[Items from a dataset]
=======
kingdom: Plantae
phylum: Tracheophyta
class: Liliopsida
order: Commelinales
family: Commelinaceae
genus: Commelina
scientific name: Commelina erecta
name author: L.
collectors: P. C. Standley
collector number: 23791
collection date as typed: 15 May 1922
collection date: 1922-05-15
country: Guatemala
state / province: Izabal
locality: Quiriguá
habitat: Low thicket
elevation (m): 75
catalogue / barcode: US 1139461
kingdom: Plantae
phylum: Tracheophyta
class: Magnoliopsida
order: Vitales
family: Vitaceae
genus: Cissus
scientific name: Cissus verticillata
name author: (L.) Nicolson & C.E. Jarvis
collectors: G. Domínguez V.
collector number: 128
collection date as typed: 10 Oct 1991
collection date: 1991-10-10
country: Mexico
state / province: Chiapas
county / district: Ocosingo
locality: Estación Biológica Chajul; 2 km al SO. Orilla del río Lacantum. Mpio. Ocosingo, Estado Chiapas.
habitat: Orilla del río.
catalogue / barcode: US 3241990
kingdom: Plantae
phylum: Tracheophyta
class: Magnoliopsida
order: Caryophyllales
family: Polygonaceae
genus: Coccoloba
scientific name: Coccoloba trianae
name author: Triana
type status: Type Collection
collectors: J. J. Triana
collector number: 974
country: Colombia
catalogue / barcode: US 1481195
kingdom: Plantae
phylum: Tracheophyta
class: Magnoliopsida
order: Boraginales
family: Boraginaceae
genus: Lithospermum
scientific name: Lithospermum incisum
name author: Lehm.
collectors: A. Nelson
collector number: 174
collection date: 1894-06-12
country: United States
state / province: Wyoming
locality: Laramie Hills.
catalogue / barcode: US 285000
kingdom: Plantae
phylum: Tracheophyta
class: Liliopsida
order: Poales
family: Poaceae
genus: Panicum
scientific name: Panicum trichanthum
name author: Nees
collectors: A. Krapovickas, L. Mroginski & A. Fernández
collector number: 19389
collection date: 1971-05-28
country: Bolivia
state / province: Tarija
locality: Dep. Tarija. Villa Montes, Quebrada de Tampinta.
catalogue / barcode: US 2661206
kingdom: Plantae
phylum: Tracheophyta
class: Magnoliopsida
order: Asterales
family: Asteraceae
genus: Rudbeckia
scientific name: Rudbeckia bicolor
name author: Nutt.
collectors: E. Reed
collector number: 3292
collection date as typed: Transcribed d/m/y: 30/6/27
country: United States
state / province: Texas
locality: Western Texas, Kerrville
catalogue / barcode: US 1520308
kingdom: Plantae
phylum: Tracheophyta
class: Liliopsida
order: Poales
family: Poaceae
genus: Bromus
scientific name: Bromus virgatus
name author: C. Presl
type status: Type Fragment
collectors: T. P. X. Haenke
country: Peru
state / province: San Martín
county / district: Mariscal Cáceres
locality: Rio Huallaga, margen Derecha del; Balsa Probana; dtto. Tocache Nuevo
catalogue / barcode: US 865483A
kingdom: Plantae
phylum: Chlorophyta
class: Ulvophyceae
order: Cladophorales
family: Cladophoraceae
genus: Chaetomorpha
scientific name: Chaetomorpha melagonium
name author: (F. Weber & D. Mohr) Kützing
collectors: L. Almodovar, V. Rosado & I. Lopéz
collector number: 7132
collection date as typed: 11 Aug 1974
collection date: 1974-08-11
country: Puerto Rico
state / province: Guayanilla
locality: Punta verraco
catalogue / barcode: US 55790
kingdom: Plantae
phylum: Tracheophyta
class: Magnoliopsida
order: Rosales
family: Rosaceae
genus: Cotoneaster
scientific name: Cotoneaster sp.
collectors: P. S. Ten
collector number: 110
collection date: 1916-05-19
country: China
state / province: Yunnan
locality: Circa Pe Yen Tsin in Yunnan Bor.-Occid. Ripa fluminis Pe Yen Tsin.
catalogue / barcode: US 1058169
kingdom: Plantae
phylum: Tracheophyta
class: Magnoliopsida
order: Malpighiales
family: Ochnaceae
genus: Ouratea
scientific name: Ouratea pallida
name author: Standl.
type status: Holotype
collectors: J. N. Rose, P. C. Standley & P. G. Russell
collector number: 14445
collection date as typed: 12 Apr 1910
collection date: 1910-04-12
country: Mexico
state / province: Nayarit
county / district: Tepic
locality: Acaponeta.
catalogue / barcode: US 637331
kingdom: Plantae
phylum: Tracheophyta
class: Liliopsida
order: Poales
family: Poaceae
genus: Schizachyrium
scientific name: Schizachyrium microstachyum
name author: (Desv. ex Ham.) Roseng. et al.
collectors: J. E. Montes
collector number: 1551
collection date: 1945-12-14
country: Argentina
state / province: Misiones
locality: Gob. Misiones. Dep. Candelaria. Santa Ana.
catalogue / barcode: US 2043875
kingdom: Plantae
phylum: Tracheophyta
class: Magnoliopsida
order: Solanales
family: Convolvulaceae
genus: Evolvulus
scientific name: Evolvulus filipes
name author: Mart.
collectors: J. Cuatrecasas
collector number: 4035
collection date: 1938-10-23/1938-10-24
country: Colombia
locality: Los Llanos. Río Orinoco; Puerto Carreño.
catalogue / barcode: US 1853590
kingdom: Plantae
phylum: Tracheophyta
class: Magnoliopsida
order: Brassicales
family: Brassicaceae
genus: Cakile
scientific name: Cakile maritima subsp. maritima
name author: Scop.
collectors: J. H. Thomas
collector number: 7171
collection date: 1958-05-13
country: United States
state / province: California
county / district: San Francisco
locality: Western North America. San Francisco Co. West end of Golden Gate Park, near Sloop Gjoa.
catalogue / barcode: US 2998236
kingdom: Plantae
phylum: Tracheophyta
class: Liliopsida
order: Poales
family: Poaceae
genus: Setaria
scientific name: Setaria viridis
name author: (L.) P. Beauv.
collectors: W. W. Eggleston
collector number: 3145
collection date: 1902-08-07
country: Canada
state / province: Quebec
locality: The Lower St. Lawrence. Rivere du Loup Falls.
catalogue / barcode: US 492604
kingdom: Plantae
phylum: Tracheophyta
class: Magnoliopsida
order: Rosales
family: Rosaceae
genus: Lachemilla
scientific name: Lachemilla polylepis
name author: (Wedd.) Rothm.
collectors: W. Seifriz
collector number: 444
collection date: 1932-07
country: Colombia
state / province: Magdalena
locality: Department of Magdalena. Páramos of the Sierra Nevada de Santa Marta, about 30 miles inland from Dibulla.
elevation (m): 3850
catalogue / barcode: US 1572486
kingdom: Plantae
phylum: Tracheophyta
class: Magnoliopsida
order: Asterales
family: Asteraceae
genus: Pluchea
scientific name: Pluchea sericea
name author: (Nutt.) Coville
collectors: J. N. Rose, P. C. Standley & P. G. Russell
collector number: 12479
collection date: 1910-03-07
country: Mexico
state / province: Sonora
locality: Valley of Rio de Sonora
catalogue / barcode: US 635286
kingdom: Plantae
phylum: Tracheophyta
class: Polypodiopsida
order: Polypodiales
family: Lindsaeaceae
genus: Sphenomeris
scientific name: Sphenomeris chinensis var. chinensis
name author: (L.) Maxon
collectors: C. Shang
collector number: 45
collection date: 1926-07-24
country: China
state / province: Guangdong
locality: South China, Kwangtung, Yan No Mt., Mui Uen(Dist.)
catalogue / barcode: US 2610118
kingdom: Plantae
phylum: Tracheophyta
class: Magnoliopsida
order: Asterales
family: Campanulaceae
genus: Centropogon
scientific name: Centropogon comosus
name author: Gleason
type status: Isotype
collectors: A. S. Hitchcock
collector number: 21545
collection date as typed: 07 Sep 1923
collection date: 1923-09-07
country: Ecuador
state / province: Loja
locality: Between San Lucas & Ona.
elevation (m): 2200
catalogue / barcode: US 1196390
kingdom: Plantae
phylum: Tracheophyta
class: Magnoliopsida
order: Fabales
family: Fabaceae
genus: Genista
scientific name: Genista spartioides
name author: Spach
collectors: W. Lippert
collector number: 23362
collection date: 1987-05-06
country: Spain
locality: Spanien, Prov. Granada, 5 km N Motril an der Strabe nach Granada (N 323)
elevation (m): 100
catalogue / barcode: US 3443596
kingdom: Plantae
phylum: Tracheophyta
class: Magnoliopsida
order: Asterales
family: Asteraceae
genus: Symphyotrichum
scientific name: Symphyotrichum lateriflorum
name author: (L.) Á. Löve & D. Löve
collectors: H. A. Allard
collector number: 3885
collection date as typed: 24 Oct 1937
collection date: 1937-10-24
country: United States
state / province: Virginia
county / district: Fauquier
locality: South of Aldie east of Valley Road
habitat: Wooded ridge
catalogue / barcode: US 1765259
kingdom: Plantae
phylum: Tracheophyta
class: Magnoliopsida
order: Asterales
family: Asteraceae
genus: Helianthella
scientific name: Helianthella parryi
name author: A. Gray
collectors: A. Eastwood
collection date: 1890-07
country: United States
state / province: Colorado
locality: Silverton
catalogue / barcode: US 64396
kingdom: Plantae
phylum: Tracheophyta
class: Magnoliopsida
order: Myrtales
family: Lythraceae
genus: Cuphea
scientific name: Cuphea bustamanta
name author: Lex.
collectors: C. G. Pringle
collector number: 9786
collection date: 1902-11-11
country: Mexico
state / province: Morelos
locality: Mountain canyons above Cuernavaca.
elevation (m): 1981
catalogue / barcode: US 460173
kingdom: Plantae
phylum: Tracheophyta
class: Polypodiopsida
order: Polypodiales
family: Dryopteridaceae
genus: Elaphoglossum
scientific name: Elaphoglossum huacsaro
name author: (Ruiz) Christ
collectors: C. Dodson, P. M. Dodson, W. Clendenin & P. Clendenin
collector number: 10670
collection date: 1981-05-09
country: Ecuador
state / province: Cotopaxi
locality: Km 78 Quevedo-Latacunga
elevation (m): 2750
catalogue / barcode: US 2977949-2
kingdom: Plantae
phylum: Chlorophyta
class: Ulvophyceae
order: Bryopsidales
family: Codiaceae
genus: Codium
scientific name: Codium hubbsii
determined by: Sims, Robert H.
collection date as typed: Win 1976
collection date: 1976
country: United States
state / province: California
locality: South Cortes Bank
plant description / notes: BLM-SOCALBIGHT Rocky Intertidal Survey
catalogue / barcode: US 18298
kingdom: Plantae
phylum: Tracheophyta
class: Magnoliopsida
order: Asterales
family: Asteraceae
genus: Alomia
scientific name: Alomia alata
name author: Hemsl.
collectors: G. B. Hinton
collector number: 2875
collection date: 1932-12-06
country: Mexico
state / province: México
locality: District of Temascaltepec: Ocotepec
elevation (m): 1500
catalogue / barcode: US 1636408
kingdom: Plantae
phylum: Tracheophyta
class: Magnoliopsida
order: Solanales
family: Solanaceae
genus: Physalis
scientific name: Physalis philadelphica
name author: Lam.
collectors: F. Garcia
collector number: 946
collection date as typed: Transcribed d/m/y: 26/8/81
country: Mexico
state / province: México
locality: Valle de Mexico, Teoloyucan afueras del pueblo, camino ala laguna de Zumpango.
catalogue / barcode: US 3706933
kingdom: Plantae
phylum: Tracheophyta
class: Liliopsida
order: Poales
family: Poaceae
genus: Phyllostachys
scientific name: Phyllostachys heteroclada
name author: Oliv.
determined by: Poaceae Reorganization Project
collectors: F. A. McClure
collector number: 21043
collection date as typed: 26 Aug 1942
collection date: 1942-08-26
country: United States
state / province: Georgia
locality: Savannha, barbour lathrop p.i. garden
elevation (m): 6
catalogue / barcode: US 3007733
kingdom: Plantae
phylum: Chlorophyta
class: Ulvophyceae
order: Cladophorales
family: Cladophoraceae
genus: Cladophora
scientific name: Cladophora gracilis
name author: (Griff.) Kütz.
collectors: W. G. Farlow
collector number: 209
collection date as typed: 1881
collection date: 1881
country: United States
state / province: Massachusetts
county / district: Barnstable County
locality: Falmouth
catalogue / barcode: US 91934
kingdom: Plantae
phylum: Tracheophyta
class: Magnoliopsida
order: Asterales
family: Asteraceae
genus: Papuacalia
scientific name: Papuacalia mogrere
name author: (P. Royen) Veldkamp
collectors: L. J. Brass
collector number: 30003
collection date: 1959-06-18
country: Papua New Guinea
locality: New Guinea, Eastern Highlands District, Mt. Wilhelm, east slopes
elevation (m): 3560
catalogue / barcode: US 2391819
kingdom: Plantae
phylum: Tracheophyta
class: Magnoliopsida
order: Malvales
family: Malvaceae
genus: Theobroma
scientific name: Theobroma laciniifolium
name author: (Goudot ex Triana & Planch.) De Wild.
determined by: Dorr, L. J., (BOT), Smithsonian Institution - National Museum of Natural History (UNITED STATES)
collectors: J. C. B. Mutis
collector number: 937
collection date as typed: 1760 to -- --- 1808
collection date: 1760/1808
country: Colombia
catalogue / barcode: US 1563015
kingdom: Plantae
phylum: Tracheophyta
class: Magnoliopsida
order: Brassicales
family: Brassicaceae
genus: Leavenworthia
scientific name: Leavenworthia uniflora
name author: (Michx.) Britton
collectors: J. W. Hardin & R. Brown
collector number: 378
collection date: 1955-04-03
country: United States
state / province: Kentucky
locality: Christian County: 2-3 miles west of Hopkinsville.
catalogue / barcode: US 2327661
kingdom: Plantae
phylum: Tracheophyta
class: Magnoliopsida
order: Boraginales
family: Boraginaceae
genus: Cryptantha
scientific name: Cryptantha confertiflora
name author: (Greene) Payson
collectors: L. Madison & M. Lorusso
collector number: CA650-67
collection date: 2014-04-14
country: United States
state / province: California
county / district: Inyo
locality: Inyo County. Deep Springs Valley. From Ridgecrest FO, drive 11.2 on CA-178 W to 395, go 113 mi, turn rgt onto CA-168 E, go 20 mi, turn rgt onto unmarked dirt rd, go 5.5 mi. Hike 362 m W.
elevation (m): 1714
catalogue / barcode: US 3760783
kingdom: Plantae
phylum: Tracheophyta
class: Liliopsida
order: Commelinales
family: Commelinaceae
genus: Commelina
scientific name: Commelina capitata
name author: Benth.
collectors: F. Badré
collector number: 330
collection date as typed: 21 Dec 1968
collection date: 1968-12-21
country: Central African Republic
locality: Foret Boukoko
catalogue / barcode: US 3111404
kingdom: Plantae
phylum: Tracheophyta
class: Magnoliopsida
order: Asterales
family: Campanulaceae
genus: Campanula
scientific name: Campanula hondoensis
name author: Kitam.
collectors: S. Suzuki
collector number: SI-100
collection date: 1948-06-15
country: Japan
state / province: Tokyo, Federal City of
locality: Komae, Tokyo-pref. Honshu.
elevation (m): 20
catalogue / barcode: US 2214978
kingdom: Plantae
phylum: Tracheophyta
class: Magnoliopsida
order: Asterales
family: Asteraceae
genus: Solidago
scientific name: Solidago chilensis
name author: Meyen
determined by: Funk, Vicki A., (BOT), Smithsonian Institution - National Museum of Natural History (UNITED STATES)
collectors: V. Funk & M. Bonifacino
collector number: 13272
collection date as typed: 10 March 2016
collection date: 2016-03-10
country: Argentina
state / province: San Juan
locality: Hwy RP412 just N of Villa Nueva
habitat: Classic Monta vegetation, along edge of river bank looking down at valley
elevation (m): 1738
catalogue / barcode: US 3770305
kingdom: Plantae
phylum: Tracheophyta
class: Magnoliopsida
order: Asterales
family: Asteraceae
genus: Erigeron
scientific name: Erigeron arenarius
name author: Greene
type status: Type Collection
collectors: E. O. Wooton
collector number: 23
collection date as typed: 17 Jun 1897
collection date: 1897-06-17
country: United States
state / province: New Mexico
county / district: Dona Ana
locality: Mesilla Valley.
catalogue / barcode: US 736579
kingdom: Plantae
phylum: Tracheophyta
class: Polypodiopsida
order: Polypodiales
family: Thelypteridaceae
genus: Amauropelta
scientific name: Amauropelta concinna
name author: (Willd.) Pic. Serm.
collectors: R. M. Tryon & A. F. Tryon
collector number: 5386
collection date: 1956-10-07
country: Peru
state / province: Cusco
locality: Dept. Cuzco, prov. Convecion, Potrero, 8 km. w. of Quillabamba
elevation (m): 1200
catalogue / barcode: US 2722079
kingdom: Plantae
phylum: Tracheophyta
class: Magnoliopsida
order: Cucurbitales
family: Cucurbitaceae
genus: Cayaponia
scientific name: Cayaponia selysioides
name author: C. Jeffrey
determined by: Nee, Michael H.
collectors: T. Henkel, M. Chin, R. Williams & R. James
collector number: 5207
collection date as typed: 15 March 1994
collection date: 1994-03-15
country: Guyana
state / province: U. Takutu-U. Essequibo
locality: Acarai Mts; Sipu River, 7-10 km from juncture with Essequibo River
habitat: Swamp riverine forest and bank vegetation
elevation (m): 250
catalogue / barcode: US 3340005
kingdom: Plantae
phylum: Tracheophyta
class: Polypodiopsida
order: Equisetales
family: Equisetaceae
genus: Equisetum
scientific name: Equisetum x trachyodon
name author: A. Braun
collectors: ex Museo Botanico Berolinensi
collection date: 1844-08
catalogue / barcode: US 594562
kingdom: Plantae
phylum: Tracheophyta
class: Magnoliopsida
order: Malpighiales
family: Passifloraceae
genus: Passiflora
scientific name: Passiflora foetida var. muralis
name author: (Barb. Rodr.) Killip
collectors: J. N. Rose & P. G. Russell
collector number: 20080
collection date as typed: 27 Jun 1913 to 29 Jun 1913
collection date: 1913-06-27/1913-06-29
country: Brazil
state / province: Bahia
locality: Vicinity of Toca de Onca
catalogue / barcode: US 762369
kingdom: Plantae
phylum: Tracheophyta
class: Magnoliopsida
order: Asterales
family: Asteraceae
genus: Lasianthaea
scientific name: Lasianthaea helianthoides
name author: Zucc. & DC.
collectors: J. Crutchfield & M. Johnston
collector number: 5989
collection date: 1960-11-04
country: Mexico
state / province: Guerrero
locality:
=======
What to work on → Rewrite the lines beginning at the line containing "genus: Chaetomorpha" and continuing through the line containing "collection date as typed: 12 Apr 1910", putting "collected by" wherever "collectors" occurs and keeping everything else unchanged.

Expected answer →
genus: Chaetomorpha
scientific name: Chaetomorpha melagonium
name author: (F. Weber & D. Mohr) Kützing
collected by: L. Almodovar, V. Rosado & I. Lopéz
collector number: 7132
collection date as typed: 11 Aug 1974
collection date: 1974-08-11
country: Puerto Rico
state / province: Guayanilla
locality: Punta verraco
catalogue / barcode: US 55790
kingdom: Plantae
phylum: Tracheophyta
class: Magnoliopsida
order: Rosales
family: Rosaceae
genus: Cotoneaster
scientific name: Cotoneaster sp.
collected by: P. S. Ten
collector number: 110
collection date: 1916-05-19
country: China
state / province: Yunnan
locality: Circa Pe Yen Tsin in Yunnan Bor.-Occid. Ripa fluminis Pe Yen Tsin.
catalogue / barcode: US 1058169
kingdom: Plantae
phylum: Tracheophyta
class: Magnoliopsida
order: Malpighiales
family: Ochnaceae
genus: Ouratea
scientific name: Ouratea pallida
name author: Standl.
type status: Holotype
collected by: J. N. Rose, P. C. Standley & P. G. Russell
collector number: 14445
collection date as typed: 12 Apr 1910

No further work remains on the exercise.